O que está por trás das demissões na Globo

Duas leituras dominam o noticiário sobre as demissões que esvaziam a Globo. A otimista banca que todos os movimentos tomados pela família Marinho são friamente calculados e que Lineu e dona Nenê em breve comprarão casa na praia. A pessimista vaticina que o império está mesmo em queda e que ninguém poderá impedir a ascensão da mídia conservadora, liderada por Tutinha, o Boni do espigão da Paulista. A realidade, como é hábito no Brasil, é bem menos excitante.

Maior TV aberta do Brasil, a Globo corre contra o tempo para ajustar suas contas a uma realidade imposta pela internet no começo do século: a descentralização da publicidade.

Os jornais e as editoras foram as primeiras vítimas desse rearranjo forçado. Primeiro, a digitalização da informação reduziu drasticamente a tiragem dos veículos, colocando em xeque seu alcance.

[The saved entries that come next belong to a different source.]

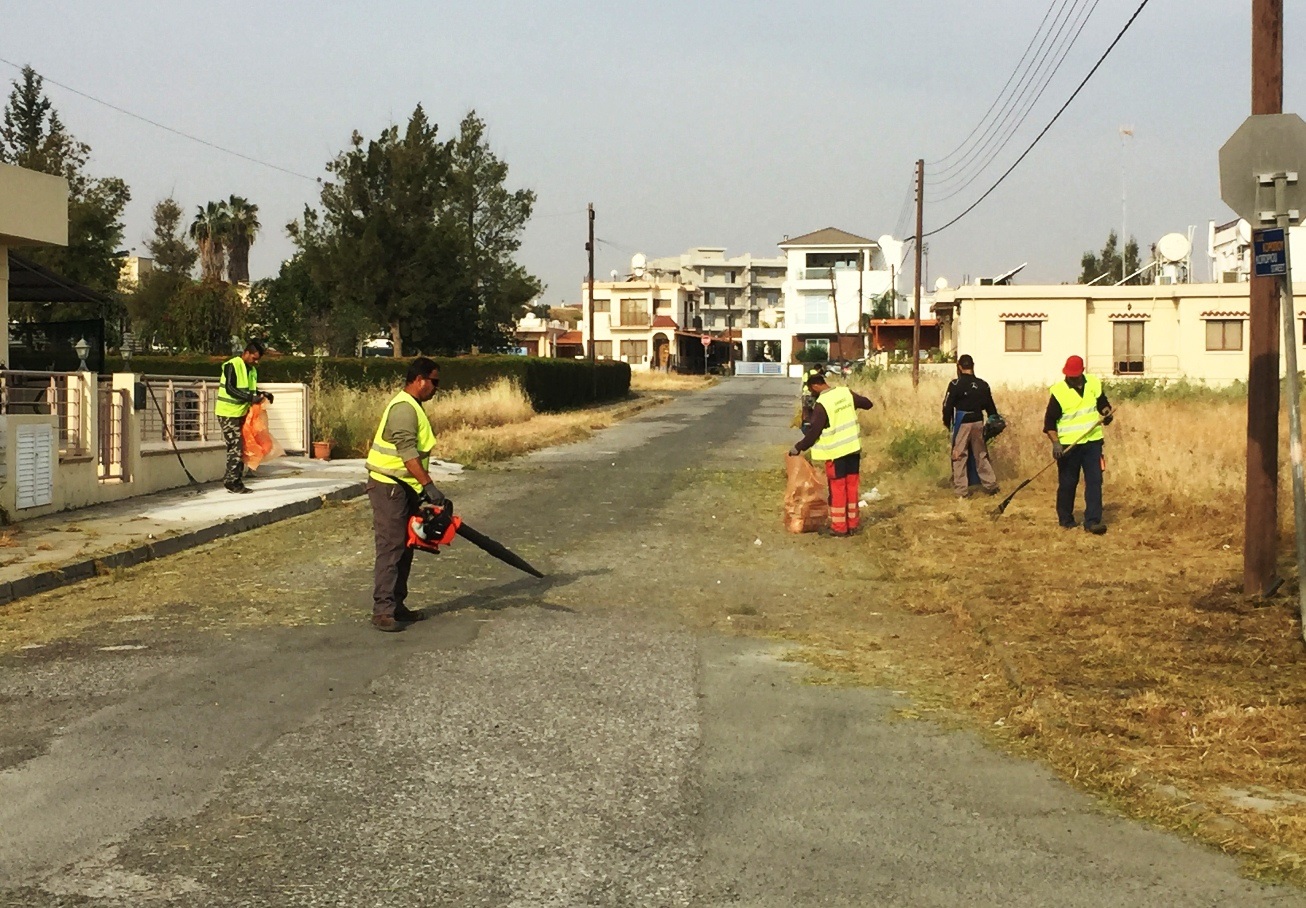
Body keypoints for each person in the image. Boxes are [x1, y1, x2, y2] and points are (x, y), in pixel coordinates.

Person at [366, 357, 446, 632]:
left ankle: (397, 605)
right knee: (391, 547)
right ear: (420, 379)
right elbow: (407, 453)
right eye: (434, 381)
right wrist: (429, 486)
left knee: (406, 546)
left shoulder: (414, 407)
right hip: (389, 486)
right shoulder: (404, 408)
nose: (436, 388)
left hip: (404, 486)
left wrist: (421, 488)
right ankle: (383, 611)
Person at [788, 372, 874, 536]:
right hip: (853, 450)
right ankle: (853, 524)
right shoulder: (845, 392)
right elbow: (868, 404)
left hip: (836, 454)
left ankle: (840, 528)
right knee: (852, 487)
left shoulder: (822, 404)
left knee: (838, 491)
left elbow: (814, 432)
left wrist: (798, 447)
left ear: (815, 386)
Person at [1044, 354, 1114, 534]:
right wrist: (1056, 444)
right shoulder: (1059, 392)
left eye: (1075, 375)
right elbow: (1049, 423)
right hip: (1069, 446)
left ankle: (1092, 521)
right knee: (1068, 483)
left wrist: (1107, 414)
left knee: (1094, 481)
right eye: (1069, 375)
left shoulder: (1093, 383)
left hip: (1092, 442)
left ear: (1082, 372)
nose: (1072, 378)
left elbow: (1103, 404)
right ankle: (1066, 519)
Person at [215, 339, 272, 494]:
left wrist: (262, 395)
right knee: (236, 446)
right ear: (246, 353)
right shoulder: (231, 365)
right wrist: (250, 398)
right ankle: (231, 481)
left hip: (242, 413)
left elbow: (249, 390)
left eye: (258, 359)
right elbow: (230, 389)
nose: (256, 362)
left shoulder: (251, 371)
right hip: (227, 412)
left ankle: (235, 481)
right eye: (254, 358)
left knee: (243, 447)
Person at [941, 354, 1000, 498]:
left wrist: (947, 423)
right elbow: (991, 409)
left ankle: (962, 491)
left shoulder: (955, 384)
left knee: (959, 455)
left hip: (963, 422)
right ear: (972, 366)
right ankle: (991, 485)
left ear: (959, 367)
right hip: (979, 421)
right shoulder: (983, 385)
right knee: (980, 454)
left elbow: (947, 406)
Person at [797, 364, 826, 434]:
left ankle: (805, 423)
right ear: (818, 369)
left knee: (805, 409)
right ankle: (812, 423)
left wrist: (800, 393)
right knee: (814, 408)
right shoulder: (817, 374)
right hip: (812, 393)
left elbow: (802, 384)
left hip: (805, 393)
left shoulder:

Em seguida, incutiu a ideia de que as redes sociais e os algoritmos deveriam substituir o fluxo normal da produção de notícias. Por fim, subordinou as redações ao modelo comercial do Google, baseado na partilha do desenho do Pica Pau: um pra mim, um pra você; dezessete pra mim, um pra você.

Com 7,2 pontos de audiência e 20,3% de participação de mercado em São Paulo, os "conteúdos online" (e é importante frisar: qualquer coisa pode ser classificada como "conteúdo online", inclusive canais pirateados no YouTube e nas BTVs) não têm força para subjugar a Globo, dona de 11,3 pontos e 32,1% de participação de mercado, mas possuem dinheiro para inflacionar os direitos de exibição de séries, filmes e esportes e o discurso perfeito para persuadir os anunciantes --"por que gastar milhões de reais em uma velha rede de TV se você pode gastar milhares de reais na minha novíssima plataforma, onde você não corre o risco de ser trocado na hora do intervalo?".

Os anunciantes começaram a mudar a rota do investimento nas emissoras que estão abaixo da Globo. A Record deixou de lado os gastos exorbitantes para ser líder. O SBT abriu mão da programação infantil, deficitária, e refez o departamento de esportes, algo impensável até 2018. A Band buscou novos parceiros e concentrou suas fichas na Fórmula 1. A RedeTV!, que transmitia a Premier League até outro dia, hoje exibe entrevistas com José Dirceu. Todas mudaram de escopo e refizeram contas. Faltava a Globo entrar na roda.

Com menos dinheiro no mercado e muito mais gastos, era inevitável o fim da política de contratos inflacionados e intermináveis do Grupo Globo. Vilipendiada pelo câmbio e com projetos adiados pela pandemia, a Globo começou o remanejamento abrindo mão de eventos esportivos --a Libertadores permaneceu no SBT durante três anos, para se ter ideia-- e contratos com grandes distribuidoras. Dado o péssimo retrospecto dessa estratégia, que permitiu à Band ser líder de audiência durante Chelsea x Palmeiras, em 2022, os cortes chegaram aos recursos humanos.

A despeito da gritaria dos sindicatos, que cumprem o papel deles ao protestar contra o “etarismo” do passaralho do Projac, a Globo rescinde e demite os profissionais mais experientes por razões meramente financeiras. Os mais jovens podem ser mais bonitos e bem dispostos, mas só estão em alta por serem mais baratos. Quem chega à Globo —ou a qualquer outra grande empresa da velha mídia— agora não pode esperar os salários dos tempos das vacas gordas. Deve esperar contracheques menores e, quem sabe, a benção para lucrar como influenciador, outra peça inimaginável neste quebra-cabeças.

Ex-funcionários da Globo disseram, nos últimos dias, que os cortes nos departamentos de jornalismo e esportes continuarão nas próximas semanas. É uma projeção elegante. Os Jogos Olímpicos de 2024 demandam alto faturamento e os investimentos no Globoplay não são pequenos. Com a economia do país andando a passos de tartaruga e o escancarado esgotamento do modelo das plataformas pay per view —a HBO acaba de manifestar o desejo de incluir comerciais no streaming, estratégia que ela jamais aplicou na TV Paga, onde a taxa de evasão de assinaturas, devido à impossibilidade de se compartilhar senhas, é muito menor—, afirmar que o pior já passou é prestar assessoria de imprensa.